GILBOA — Storms in Texas sent amateur photographer Robert Fidler on a last-minute trip to Gilboa in Putnam County.

“This is one of the few areas that’s supposed to get clear weather,” said Fidler, who traveled from San Diego, California, to witness his first total solar eclipse from Gilboa Quarry.

Fidler taped an astro-solar filter, a film that blocks most of the sun’s rays from damaging the camera lens, to his camera as he waited for the sky to darken.

Twenty minutes before the partial eclipse was to begin, Fidler glanced at the sky and wondered whether the clouds gathering above him would block his view after all.

“This is my first rodeo doing this,” Fidler said, “so things will probably go wrong. It’s just about being here. We’re just hoping, just glad there’s good weather somewhere.”

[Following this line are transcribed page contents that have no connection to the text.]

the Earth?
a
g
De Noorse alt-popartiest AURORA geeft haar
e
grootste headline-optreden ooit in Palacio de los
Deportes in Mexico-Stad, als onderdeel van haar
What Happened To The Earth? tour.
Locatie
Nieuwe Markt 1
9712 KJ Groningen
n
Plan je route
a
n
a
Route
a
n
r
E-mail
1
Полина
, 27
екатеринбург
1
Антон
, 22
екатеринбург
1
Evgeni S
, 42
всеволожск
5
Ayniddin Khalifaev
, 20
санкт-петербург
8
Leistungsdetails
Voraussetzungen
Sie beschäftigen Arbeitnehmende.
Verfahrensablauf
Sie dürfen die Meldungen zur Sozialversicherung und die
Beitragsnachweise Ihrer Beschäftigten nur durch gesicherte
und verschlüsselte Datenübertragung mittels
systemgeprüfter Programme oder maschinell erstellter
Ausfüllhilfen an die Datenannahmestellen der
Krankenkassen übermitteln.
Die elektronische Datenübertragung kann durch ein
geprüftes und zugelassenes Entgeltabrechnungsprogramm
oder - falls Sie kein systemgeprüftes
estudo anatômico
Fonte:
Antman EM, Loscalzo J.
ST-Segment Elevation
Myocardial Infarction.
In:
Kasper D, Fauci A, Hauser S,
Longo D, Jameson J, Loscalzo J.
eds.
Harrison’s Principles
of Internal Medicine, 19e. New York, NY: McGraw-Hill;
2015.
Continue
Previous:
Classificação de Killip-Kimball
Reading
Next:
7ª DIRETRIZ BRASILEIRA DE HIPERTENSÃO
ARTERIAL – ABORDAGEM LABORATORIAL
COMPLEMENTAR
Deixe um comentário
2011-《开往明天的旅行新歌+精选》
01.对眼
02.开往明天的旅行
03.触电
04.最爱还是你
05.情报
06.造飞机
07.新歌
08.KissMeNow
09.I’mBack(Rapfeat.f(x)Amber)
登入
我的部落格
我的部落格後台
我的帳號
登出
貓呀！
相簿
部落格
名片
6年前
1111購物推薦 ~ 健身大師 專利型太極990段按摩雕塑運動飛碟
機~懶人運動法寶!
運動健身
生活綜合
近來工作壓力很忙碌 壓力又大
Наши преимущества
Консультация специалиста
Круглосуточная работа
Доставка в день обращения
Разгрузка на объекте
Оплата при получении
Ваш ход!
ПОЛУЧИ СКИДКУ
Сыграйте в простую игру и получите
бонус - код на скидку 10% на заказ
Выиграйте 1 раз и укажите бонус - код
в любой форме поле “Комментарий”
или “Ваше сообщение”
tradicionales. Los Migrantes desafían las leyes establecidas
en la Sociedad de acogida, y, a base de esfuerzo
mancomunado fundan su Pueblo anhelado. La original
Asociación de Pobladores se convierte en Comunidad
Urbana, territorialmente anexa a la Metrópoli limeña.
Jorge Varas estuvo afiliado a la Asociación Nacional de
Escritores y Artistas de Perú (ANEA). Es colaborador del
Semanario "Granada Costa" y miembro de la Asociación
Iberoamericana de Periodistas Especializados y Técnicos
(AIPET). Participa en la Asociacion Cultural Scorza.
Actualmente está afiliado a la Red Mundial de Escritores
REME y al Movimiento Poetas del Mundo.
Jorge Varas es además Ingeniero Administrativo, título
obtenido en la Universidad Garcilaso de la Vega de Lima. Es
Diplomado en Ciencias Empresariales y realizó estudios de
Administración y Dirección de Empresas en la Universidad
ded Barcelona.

Fortunately, nature treated Findler and campers in Gilboa to a superior view of the eclipse, free from cloudy skies and storms that eclipse chasers encountered elsewhere.

Campers came from far and wide to Gilboa Quarry, where they could scuba dive and watch the eclipse with their families.

Brothers Steve and Frank French decided to make the 133-mile trip from the Detroit suburbs after listening to Frank’s daughter rave about the 2017 eclipse.

“(She) was just fascinated,” Frank French said.

His home in West Bloomfield, Michigan, experienced a partial eclipse, but the brothers wanted to take in the full three minutes and 51 seconds of darkness experienced by Gilboa, where they used to scuba dive.

“I might not be here for (the next eclipse),” Steve French said.

Fellow Michigander Ken Temple arrived at Gilboa Quarry on Sunday morning.

“If it wasn’t for this place, I don’t know that I would have come down here,” said Temple, who dives in Gilboa each summer.

Temple, whose home in Lansing experienced 90% totality, planned to set up an underwater camera so he could photograph the stages of the eclipse, while he watched from the surface.

“It’ll watch this turn from daylight to dark and back to light,” he said.